Most recently, GM engineers around the globe used SharePoint to collaborate on the development of the Chevrolet Cruze compact sedan, Kline said. The car, built on the global Delta platform, is on sale in Asia and will be launched in the United States in the third quarter of this year.
"We saw the move to global platforms coming, so we tried to get out in front of it," Kline said, explaining the decision to buy an early version of SharePoint.
Now others are following GM's lead. Its rising popularity in the auto industry has helped to make SharePoint Microsoft's fastest-growing product. It is also widely used in the financial services sector and other industries.
Global sales of SharePoint have surged since 2007, when an upgrade provided users with faster search capabilities and the ability to upload and send documents faster.
SharePoint sales grew from about $800 million in 2007 to about $1.3 billion in 2009, said David Graff, Micro-soft Corp.'s industry sales director for the automotive, aerospace and industrial equipment sectors. He declined to provide sales to the automotive industry as a percentage of the total.
Ford Motor Co., BorgWarner Inc. and Federal-Mogul Corp. are among the companies that use SharePoint. Most use Microsoft's 2007 version. A 2010 version will be available in May.
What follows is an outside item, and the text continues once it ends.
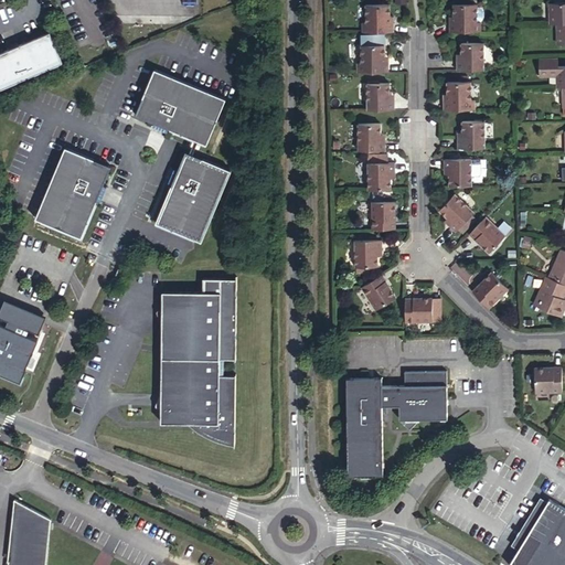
[(448,23),(448,34),(451,33),(478,32),(477,17),(477,6),(477,3),(473,3),(464,4),(455,4),(451,4),(451,17),(451,23),(448,23)]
For engineers, SharePoint acts as a central repository in which employees can check out designs, comment on them and document refinements without having to create multiple copies and e-mails, Graff said.
In some applications, SharePoint competes with server-client software such as IBM Corp.'s Lotus Notes. It also can serve as a supporting framework for product and process design software made by companies that include Siemens PLM.
Eric Karsten, Ford's enterprise engineering manager, said the automaker has a communication portal on SharePoint for its 198,000 employees and thousands of retirees worldwide.
All of Ford's global product development groups use SharePoint to share schedules and launch information. SharePoint has been used to develop new cars and trucks, including the new Ford Focus compact sedan.
SharePoint also is used to lead discussions when regional insights can help refine designs, Karsten said. The tool has been particularly handy for addressing varying environmental and safety regulations around the world.
With SharePoint, Ford has standardized on one format to get regional input from engineers. That ensures that Ford's engineering standards meet all of its markets' requirements.
Finding new uses
Engine and drivetrain parts maker BorgWarner has been using SharePoint since 2007 for a variety of applications, including product design verification and intranet communications. But the suburban Detroit company still finds new applications for the software, said Sandra Short, BorgWarner's director of enterprise business systems.
BorgWarner recently built a feature on its SharePoint supplier communications portal where it posts quality scorecards, manuals and other information, said Chuck Winkler, BorgWarner's manager of Web applications. BorgWarner recovered the cost of deploying SharePoint to the company's 59 facilities worldwide within 18 months, Short said. She declined to provide the total cost.
Federal-Mogul, an engine parts maker in suburban Detroit, went live with SharePoint last August. The system enabled Federal-Mogul to consolidate data on a single platform rather than store files on different servers all over the organization, said Dave Bachleda, information systems director for performance management.
Said Bachleda: "It gives us a place to collect and track information."